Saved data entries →
_ _ _ _ _
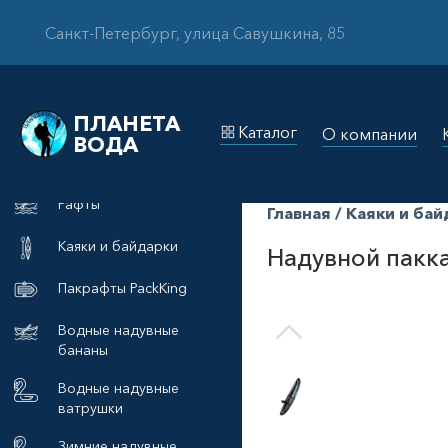
Санкт-Петербург, улица Савушкина, 85
ПЛАНЕТА
Каталог
О компании
ВОДА
Рафты
Главная
/
Каяки и бай
Каяки и байдарки
Надувной пакк
Пакрафты PackKing
Водные надувные
бананы
Водные надувные
ватрушки
Зимние надувные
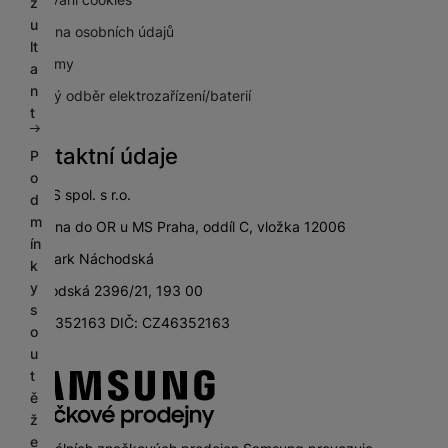
z
u
Ochrana osobních údajů
lt
Pro firmy
a
n
Zpětný odběr elektrozařízení/baterií
t
Kontaktní údaje
P
o
SETOS spol. s r.o.
d
m
zapsána do OR u MS Praha, oddíl C, vložka 12006
ín
City Park Náchodská
k
y
Náchodská 2396/21, 193 00
s
IČ: 46352163 DIČ: CZ46352163
o
u
t
ě
ž
e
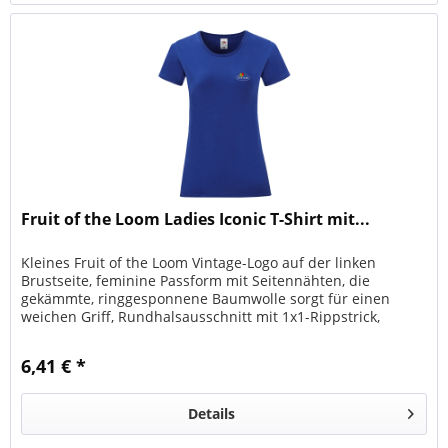
Fruit of the Loom Ladies Iconic T-Shirt mit...
Kleines Fruit of the Loom Vintage-Logo auf der linken
Brustseite, feminine Passform mit Seitennähten, die
gekämmte, ringgesponnene Baumwolle sorgt für einen
weichen Griff, Rundhalsausschnitt mit 1x1-Rippstrick,
gleichfarbiges Nackenband
6,41 € *
Details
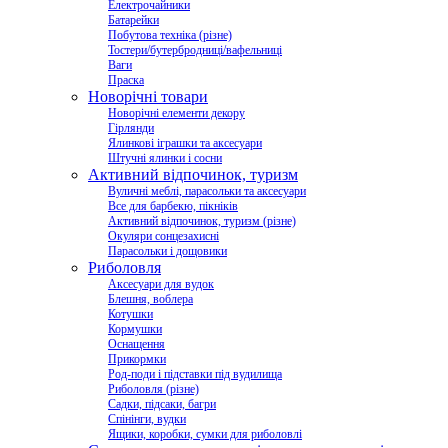
Електрочайники
Батарейки
Побутова техніка (різне)
Тостери/бутербродниці/вафельниці
Ваги
Праска
Новорічні товари
Новорічні елементи декору
Гірлянди
Ялинкові іграшки та аксесуари
Штучні ялинки і сосни
Активний відпочинок, туризм
Вуличні меблі, парасольки та аксесуари
Все для барбекю, пікніків
Активний відпочинок, туризм (різне)
Окуляри сонцезахисні
Парасольки і дощовики
Риболовля
Аксесуари для вудок
Блешня, воблера
Котушки
Кормушки
Оснащення
Прикормки
Род-поди і підставки під вудилища
Риболовля (різне)
Садки, підсаки, багри
Спінінги, вудки
Ящики, коробки, сумки для риболовлі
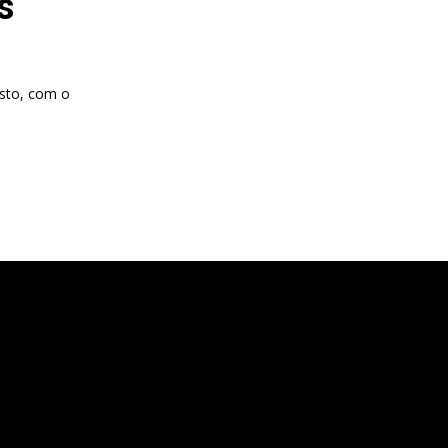
s
osto, com o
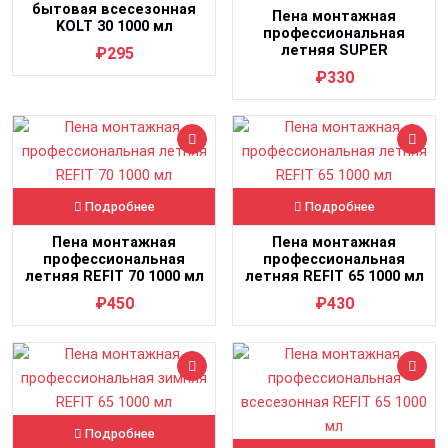
бытовая всесезонная
Пена монтажная
KOLT 30 1000 мл
профессиональная
летняя SUPER
₽295
МОНТАЖНИК 65 1000 мл
₽330
Подробнее
Подробнее
Пена монтажная
Пена монтажная
профессиональная
профессиональная
летняя REFIT 70 1000 мл
летняя REFIT 65 1000 мл
₽450
₽430
Подробнее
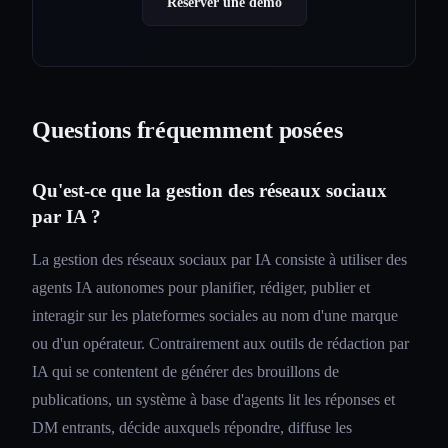
Réserver une démo
Questions fréquemment posées
Qu'est-ce que la gestion des réseaux sociaux
par IA ?
La gestion des réseaux sociaux par IA consiste à utiliser des
agents IA autonomes pour planifier, rédiger, publier et
interagir sur les plateformes sociales au nom d'une marque
ou d'un opérateur. Contrairement aux outils de rédaction par
IA qui se contentent de générer des brouillons de
publications, un système à base d'agents lit les réponses et
DM entrants, décide auxquels répondre, diffuse les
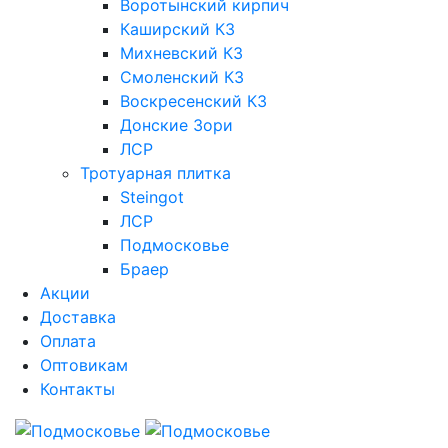
Воротынский кирпич
Каширский КЗ
Михневский КЗ
Смоленский КЗ
Воскресенский КЗ
Донские Зори
ЛСР
Тротуарная плитка
Steingot
ЛСР
Подмосковье
Браер
Акции
Доставка
Оплата
Оптовикам
Контакты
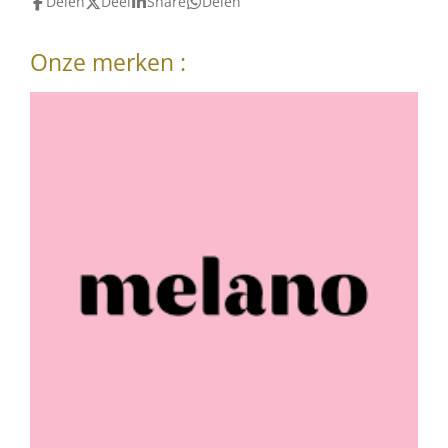
Delen
Deel
Share
Delen
Onze merken :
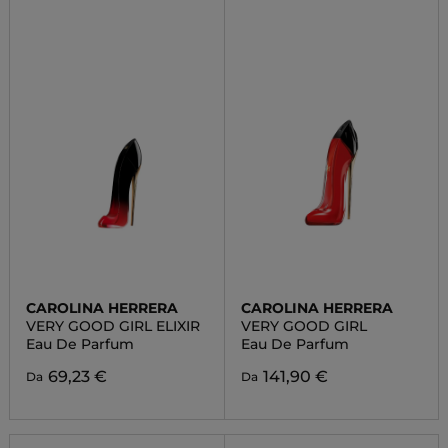
CAROLINA HERRERA
CAROLINA HERRERA
VERY GOOD GIRL ELIXIR
VERY GOOD GIRL
Eau De Parfum
Eau De Parfum
69,23 €
141,90 €
Da
Da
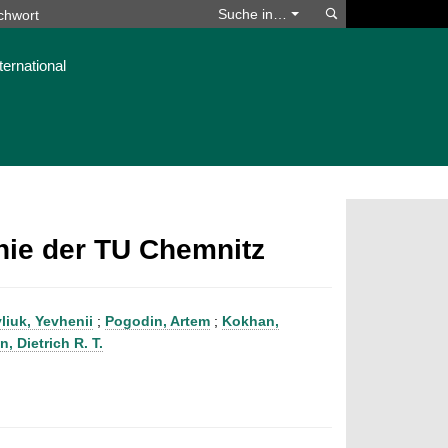
Suchen
Suche in…
ternational
phie der TU Chemnitz
liuk, Yevhenii
;
Pogodin, Artem
;
Kokhan,
, Dietrich R. T.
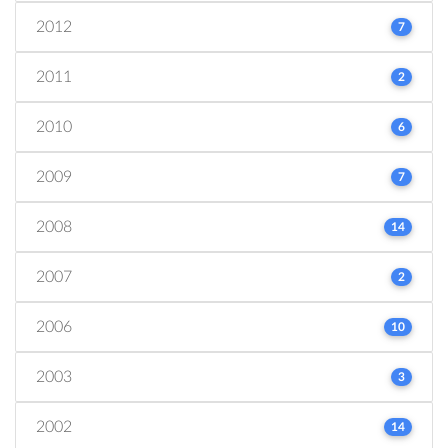
2012
7
2011
2
2010
6
2009
7
2008
14
2007
2
2006
10
2003
3
2002
14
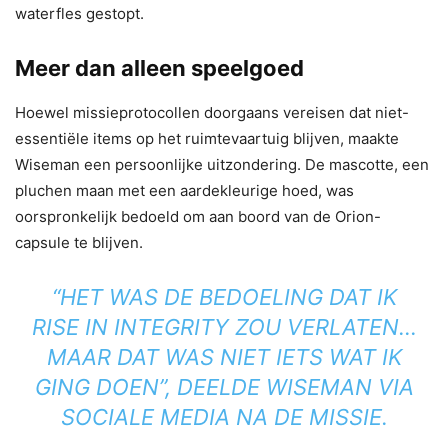
waterfles gestopt.
Meer dan alleen speelgoed
Hoewel missieprotocollen doorgaans vereisen dat niet-
essentiële items op het ruimtevaartuig blijven, maakte
Wiseman een persoonlijke uitzondering. De mascotte, een
pluchen maan met een aardekleurige hoed, was
oorspronkelijk bedoeld om aan boord van de Orion-
capsule te blijven.
“HET WAS DE BEDOELING DAT IK
RISE IN INTEGRITY ZOU VERLATEN…
MAAR DAT WAS NIET IETS WAT IK
GING DOEN”, DEELDE WISEMAN VIA
SOCIALE MEDIA NA DE MISSIE.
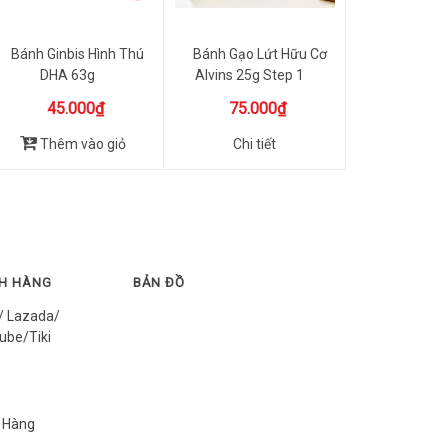
Bánh Ginbis Hình Thú
Bánh Gạo Lứt Hữu Cơ
DHA 63g
Alvins 25g Step 1
45.000₫
75.000₫
Thêm vào giỏ
Chi tiết
CH HÀNG
BẢN ĐỒ
/ Lazada/
ube/Tiki
 Hàng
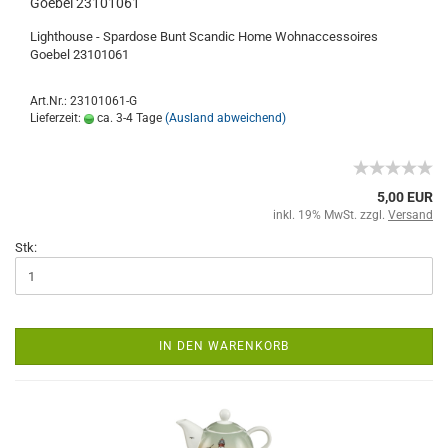
Goebel 23101061
Lighthouse - Spardose Bunt Scandic Home Wohnaccessoires
Goebel 23101061
Art.Nr.: 23101061-G
Lieferzeit:
ca. 3-4 Tage
(Ausland abweichend)
5,00 EUR
inkl. 19% MwSt. zzgl.
Versand
Stk:
IN DEN WARENKORB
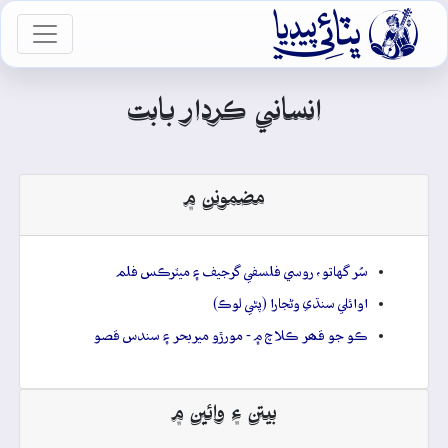

vigation
انساني ڪردار بابت
مضمونن ۾
سُر گهاتو، روسي فلسفي گرجيف ۽ ميٽرڪس فلم
اوائلي سنڌي وڻجارا (پڻي لوڪ)
ڪو جو قھر ڪلاچ ۾ - مورڙو ميربحر ۽ سندس قصو
بيتن ۽ وائين ۾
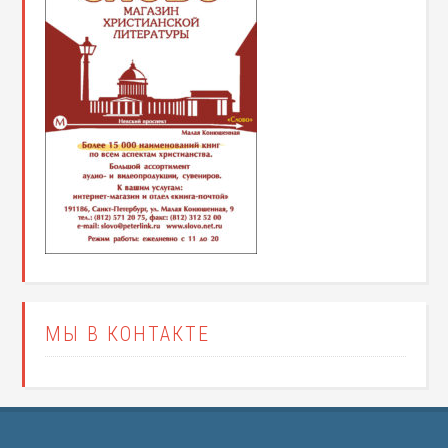
МЫ В КОНТАКТЕ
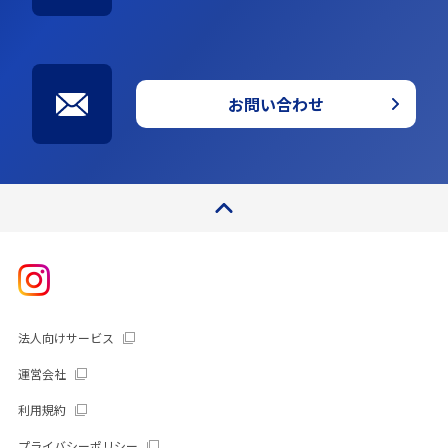
お問い合わせ
ページトップ
法人向けサービス
運営会社
利用規約
プライバシーポリシー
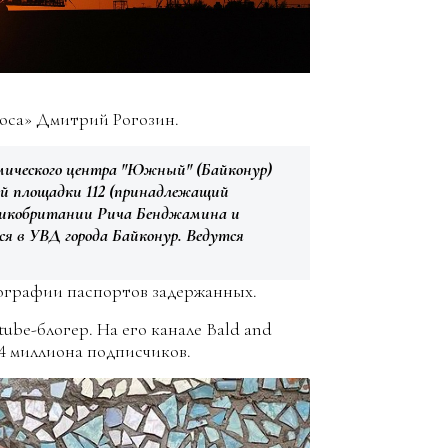
оса» Дмитрий Рогозин.
осмического центра "Южный" (Байконур)
ой площадки 112 (принадлежащий
еликобритании Рича Бенджамина и
я в УВД города Байконур. Ведутся
тографии паспортов задержанных.
ube-блогер. На его канале Bald and
4 миллиона подписчиков.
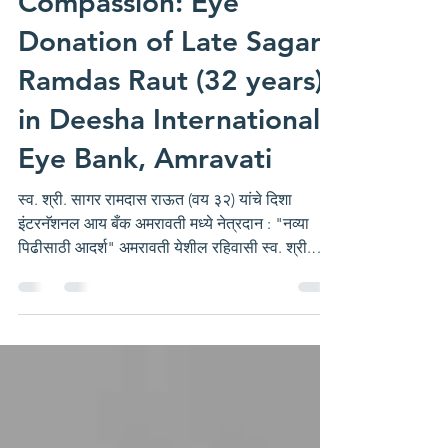
Compassion: Eye
Donation of Late Sagar
Ramdas Raut (32 years)
in Deesha International
Eye Bank, Amravati
स्व. श्री. सागर रामदास राऊत (वय ३२) यांचे दिशा
इंटरनॅशनल आय बँक अमरावती मध्ये नेत्रदान : "नव्या
पिढीसाठी आदर्श" अमरावती येशील रहिवासी स्व. श्री.
सागर रामदास राऊत (वय ३२) यांचे दुःखद निधन झाले.
राऊत परिवारावर दुःखाचा डोंगर कोसळले, परंतु अशाही
परिस्थितीत राऊत परिवारातील श्री. अजय राऊत यांनी
आपले लहान भाऊ स्व. श्री. सागर रामदास राऊत यांचे
नेत्रदान करण्याचा निर्णय घेतला. दिशा ग्रुप व दिशा
एज्युकेशन फाऊंडेशन द्वारा संचालित दिशा इंटरनॅशनल आय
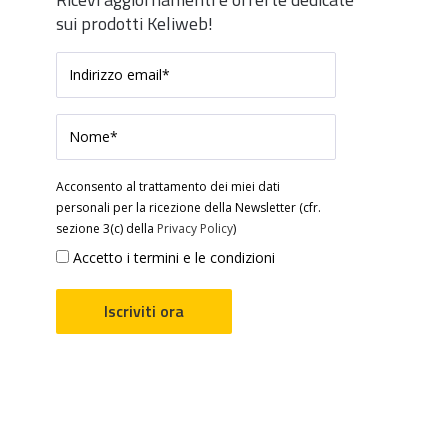
sui prodotti Keliweb!
Acconsento al trattamento dei miei dati
personali per la ricezione della Newsletter (cfr.
sezione 3(c) della
Privacy Policy
)
Accetto i termini e le condizioni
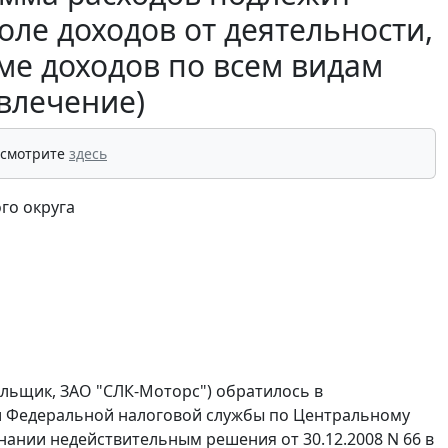
ле доходов от деятельности,
ме доходов по всем видам
звлечение)
 смотрите
здесь
го округа
ельщик, ЗАО "СЛК-Моторс") обратилось в
и Федеральной налоговой службы по Центральному
знании недействительным решения от 30.12.2008 N 66 в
_ _ _ _ _
EXERCISE BRIEF → From the saved data entries above, pick out each line that contains the word "відпочинок" and copy it out.

EXERCISE RESULT →
Активний відпочинок, туризм
Активний відпочинок, туризм (різне)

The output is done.